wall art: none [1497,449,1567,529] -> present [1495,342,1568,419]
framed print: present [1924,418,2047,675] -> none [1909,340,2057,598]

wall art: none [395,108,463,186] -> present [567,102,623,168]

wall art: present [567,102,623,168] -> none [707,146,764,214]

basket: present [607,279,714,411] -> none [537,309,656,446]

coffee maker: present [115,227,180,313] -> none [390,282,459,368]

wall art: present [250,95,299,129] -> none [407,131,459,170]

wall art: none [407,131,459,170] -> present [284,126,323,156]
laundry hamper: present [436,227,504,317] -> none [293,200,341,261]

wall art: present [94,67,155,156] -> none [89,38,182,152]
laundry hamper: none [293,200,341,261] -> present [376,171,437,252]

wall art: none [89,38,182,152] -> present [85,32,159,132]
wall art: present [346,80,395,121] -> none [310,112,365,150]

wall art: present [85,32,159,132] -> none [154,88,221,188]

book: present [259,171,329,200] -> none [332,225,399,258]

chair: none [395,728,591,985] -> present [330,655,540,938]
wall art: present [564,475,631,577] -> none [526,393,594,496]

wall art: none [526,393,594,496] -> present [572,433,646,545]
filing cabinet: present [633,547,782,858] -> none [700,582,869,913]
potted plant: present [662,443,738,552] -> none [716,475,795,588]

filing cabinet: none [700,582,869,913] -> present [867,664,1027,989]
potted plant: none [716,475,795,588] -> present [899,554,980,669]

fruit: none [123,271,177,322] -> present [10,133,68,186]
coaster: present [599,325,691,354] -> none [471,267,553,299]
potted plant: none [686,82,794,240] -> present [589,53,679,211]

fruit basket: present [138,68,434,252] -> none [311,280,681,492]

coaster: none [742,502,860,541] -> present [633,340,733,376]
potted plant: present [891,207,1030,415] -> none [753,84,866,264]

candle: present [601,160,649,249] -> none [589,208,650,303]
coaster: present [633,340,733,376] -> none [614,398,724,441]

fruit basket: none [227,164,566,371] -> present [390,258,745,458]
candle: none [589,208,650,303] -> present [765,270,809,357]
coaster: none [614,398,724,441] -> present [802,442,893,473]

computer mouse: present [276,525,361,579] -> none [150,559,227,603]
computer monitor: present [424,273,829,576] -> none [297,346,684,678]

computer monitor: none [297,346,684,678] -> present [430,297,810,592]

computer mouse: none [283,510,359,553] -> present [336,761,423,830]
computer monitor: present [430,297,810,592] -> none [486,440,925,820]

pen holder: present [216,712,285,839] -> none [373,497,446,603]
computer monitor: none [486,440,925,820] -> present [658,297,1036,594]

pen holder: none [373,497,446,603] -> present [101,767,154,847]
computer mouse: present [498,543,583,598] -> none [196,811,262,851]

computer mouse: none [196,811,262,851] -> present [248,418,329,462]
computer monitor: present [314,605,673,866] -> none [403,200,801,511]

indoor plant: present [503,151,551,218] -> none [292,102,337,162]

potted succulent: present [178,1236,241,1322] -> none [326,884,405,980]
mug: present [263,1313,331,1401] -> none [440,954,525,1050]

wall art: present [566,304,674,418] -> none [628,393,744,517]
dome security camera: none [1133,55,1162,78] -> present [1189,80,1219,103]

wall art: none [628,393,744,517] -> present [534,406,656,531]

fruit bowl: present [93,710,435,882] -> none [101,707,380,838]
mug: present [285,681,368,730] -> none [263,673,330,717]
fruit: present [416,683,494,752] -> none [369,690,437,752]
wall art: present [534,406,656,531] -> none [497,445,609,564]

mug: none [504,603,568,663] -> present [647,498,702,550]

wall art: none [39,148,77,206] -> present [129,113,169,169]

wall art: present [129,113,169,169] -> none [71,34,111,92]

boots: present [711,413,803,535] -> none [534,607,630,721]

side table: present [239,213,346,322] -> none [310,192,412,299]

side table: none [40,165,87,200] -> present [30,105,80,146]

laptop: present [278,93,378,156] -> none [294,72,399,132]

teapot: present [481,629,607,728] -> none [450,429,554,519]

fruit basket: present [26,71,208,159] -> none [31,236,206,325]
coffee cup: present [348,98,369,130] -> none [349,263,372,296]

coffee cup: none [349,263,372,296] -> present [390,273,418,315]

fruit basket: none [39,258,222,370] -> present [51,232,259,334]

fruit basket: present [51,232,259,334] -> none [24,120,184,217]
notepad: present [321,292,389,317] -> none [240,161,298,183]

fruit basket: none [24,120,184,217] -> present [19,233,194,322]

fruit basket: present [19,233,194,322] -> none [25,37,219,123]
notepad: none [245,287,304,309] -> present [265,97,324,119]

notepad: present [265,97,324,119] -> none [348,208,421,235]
########################################
Task to complete -
I'd like the lines above from the one with "computer monitor: present [424,273,829,576]" up to and including the one with "fruit basket: present [26,71,208,159]" copied exactly, with no other lines.

Problem solution -
computer monitor: present [424,273,829,576] -> none [297,346,684,678]

computer monitor: none [297,346,684,678] -> present [430,297,810,592]

computer mouse: none [283,510,359,553] -> present [336,761,423,830]
computer monitor: present [430,297,810,592] -> none [486,440,925,820]

pen holder: present [216,712,285,839] -> none [373,497,446,603]
computer monitor: none [486,440,925,820] -> present [658,297,1036,594]

pen holder: none [373,497,446,603] -> present [101,767,154,847]
computer mouse: present [498,543,583,598] -> none [196,811,262,851]

computer mouse: none [196,811,262,851] -> present [248,418,329,462]
computer monitor: present [314,605,673,866] -> none [403,200,801,511]

indoor plant: present [503,151,551,218] -> none [292,102,337,162]

potted succulent: present [178,1236,241,1322] -> none [326,884,405,980]
mug: present [263,1313,331,1401] -> none [440,954,525,1050]

wall art: present [566,304,674,418] -> none [628,393,744,517]
dome security camera: none [1133,55,1162,78] -> present [1189,80,1219,103]

wall art: none [628,393,744,517] -> present [534,406,656,531]

fruit bowl: present [93,710,435,882] -> none [101,707,380,838]
mug: present [285,681,368,730] -> none [263,673,330,717]
fruit: present [416,683,494,752] -> none [369,690,437,752]
wall art: present [534,406,656,531] -> none [497,445,609,564]

mug: none [504,603,568,663] -> present [647,498,702,550]

wall art: none [39,148,77,206] -> present [129,113,169,169]

wall art: present [129,113,169,169] -> none [71,34,111,92]

boots: present [711,413,803,535] -> none [534,607,630,721]

side table: present [239,213,346,322] -> none [310,192,412,299]

side table: none [40,165,87,200] -> present [30,105,80,146]

laptop: present [278,93,378,156] -> none [294,72,399,132]

teapot: present [481,629,607,728] -> none [450,429,554,519]

fruit basket: present [26,71,208,159] -> none [31,236,206,325]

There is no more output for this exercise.